AMY GOODMAN: Yeah, I just saw an article to that effect that they were saying you were not living in the district. That when you’re in prison, they count where the prison is, not where you actually live?

AARON PATTERSON: Right. Well, I mean, if that’s the case, you know if they want to be technical, maybe I should just submit my nomination or my petitions to Pontiac, Illinois, or probably Minor, Illinois, and say well this was my residency for the last two years at one of these death row locations, if they want to be technical. But I think the board of elections has enough sense and integrity to know that I should be allowed to run, and that should be — that issue should be waived as far as the two-year residency. I have been over there for at least six months and it was through no fault of my own that I was being held hostage on death row.

AMY GOODMAN: If you were to win, what do you hope to accomplish in the Illinois statehouse?
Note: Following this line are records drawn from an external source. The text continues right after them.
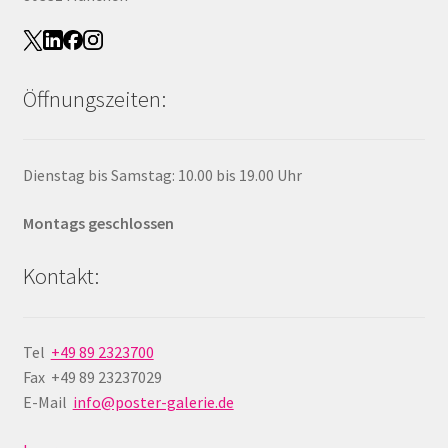
Öffnungszeiten:
Dienstag bis Samstag: 10.00 bis 19.00 Uhr
Montags geschlossen
Kontakt:
Tel
+49 89 2323700
Fax +49 89 23237029
E-Mail
info@poster-galerie.de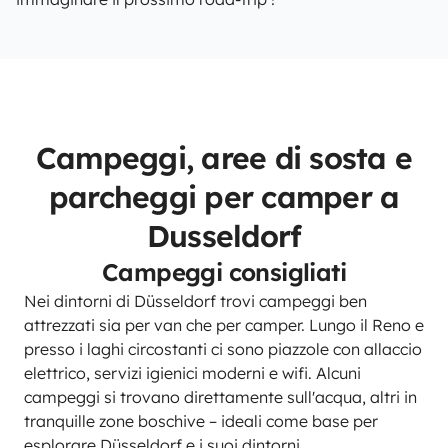
Campeggi, aree di sosta e
parcheggi per camper a
Dusseldorf
Campeggi consigliati
Nei dintorni di Düsseldorf trovi campeggi ben
attrezzati sia per van che per camper. Lungo il Reno e
presso i laghi circostanti ci sono piazzole con allaccio
elettrico, servizi igienici moderni e wifi. Alcuni
campeggi si trovano direttamente sull'acqua, altri in
tranquille zone boschive – ideali come base per
esplorare Düsseldorf e i suoi dintorni.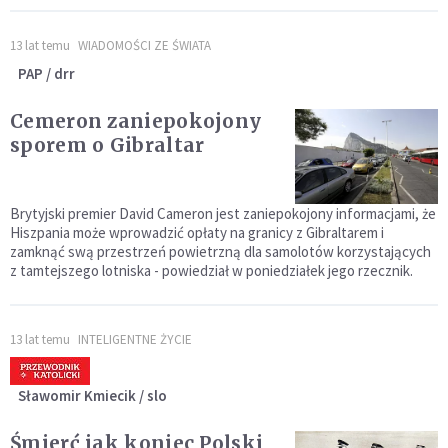
13 lat temu
WIADOMOŚCI ZE ŚWIATA
PAP / drr
Cemeron zaniepokojony
sporem o Gibraltar
Brytyjski premier David Cameron jest zaniepokojony informacjami, że
Hiszpania może wprowadzić opłaty na granicy z Gibraltarem i
zamknąć swą przestrzeń powietrzną dla samolotów korzystających
z tamtejszego lotniska - powiedział w poniedziałek jego rzecznik.
13 lat temu
INTELIGENTNE ŻYCIE
Sławomir Kmiecik / slo
Śmierć jak koniec Polski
AARON PATTERSON: I plan on starting a revolution down in the Illinois legislature, point-blank revolution. I want to let liberal-minded politicians know it’s safe to vote on controversial issues. It’s safe to speak out against these issues, and to free more innocent persons that are being held hostage in prison or on death row. The issues that I will use as my main platform will be the land grab that’s going on in the city where they’re pushing blacks out of the community to take those properties and use them for, like, strip malls. Another thing I want to go after is jobs for the individuals in the community. They say it’s a major gang problem going on around the Englewood area, crime is rampant along with drug use and drug sales. I’m saying that they give these individuals jobs and vocational training then there would not be any problems with the gang violence that goes on now. I also would like police accountability as well as prosecutor accountability. If these prosecutors or police commit perjury or fabricate evidence or hide evidence or destroy evidence, then they should be fired and they also should go to jail.

AMY GOODMAN: Let’s talk about your own case. The man in charge of area two’s violent crime unit where you were taken was Lieutenant John Burg.

AARON PATTERSON: Yes.

AMY GOODMAN: He was fired in 1993, or retired?
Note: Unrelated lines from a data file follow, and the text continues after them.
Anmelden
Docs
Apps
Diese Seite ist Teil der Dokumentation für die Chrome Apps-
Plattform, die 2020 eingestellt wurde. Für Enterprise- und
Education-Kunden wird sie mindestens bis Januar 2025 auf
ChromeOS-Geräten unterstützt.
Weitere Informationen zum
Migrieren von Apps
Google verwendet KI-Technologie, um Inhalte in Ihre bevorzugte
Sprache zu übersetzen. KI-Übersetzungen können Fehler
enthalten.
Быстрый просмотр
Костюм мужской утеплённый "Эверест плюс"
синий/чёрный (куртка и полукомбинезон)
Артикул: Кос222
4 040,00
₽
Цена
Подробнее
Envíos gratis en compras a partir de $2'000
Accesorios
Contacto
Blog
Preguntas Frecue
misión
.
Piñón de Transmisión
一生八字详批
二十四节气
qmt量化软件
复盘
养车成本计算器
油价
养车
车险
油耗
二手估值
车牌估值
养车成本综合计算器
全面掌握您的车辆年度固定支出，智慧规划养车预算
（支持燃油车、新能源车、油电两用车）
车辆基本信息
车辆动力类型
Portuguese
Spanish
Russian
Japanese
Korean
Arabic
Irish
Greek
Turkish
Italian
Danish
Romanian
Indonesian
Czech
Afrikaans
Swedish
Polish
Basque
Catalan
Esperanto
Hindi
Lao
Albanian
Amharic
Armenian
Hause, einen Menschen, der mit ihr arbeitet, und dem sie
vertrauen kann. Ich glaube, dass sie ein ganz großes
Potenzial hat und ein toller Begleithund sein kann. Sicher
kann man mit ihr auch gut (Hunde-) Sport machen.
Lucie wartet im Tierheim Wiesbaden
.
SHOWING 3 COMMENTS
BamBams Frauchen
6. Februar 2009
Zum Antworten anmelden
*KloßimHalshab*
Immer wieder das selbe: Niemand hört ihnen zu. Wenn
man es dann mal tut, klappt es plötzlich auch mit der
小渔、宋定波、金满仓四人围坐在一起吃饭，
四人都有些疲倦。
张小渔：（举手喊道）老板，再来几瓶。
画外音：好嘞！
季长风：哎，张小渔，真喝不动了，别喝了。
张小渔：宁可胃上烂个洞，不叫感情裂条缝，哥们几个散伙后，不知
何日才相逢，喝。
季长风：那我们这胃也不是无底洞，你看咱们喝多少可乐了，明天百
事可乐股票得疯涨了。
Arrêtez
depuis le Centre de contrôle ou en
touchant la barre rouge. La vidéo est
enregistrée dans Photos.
AARON PATTERSON: You could say could say he was both, fired and retired, because he still received his benefits, pension, and he currently has a contract with the city of Chicago with our current mayor, Richard M. Daly, where he has a security firm contract with the city. And it seems to be some kind of relationships still between these two individuals.

AMY GOODMAN: Well, he left after investigators determined he had used excessive force to squeeze a confession from a suspect.
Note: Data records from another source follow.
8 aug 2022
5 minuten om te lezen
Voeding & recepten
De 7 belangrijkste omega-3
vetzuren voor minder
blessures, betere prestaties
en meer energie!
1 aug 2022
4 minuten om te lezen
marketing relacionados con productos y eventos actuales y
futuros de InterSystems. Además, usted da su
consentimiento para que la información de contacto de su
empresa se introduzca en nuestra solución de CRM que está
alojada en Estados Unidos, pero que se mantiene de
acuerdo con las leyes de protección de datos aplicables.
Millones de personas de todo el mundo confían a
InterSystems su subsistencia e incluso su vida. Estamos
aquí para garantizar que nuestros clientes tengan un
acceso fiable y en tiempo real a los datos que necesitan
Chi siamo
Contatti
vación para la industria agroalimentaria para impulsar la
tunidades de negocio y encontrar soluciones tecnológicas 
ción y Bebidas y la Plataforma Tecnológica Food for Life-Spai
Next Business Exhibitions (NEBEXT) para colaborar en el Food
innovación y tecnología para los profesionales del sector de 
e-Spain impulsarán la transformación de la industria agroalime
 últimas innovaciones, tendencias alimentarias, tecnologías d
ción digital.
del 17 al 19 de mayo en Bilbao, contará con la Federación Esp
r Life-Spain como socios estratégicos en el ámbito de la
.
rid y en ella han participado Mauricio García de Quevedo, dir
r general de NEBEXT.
AARON PATTERSON: Right. Andrew Wilson.

AMY GOODMAN: Among his critics, they say he has wired suspects to a device called a tucker telephone, cranked electric shocks into them. They allege he and other police beat suspects, subjected them to mock Russian roulette and chained them to hot radiators. Did any of this happen to you?

AARON PATTERSON: Yes. Some or all of those things happened to me. He also put plastic bags over individual’s faces to suffocate them until they passed out. He used baseball bats to beat suspects with telephone books to hit them on top of the head. The electrical prod as well as the electrical crank system that he used—he would attach those to your genital parts, ears, feet, everything. He just was medieval about his way of torturing individuals in these police stations. Some of all of the 66 men and women that were tortured can bare witness to these facts. The Officer Professional Standard, who is a police entity and investigate police misconduct has also agreed that this man as well as his detectives committed these type of acts.

AMY GOODMAN: Well, Aaron Patterson, this is part-one of our two-part interview. Aaron Patterson will be back with us tomorrow along with my co-host, Juan Gonzalez of the “New York Daily News.” We’ll talk further about your 17 years in prison, and then what you have done since you have been out. And what you tell students around the country when you are called in to talk to them about death row and the criminal justice system. Aaron Patterson, just freed from death row in Illinois.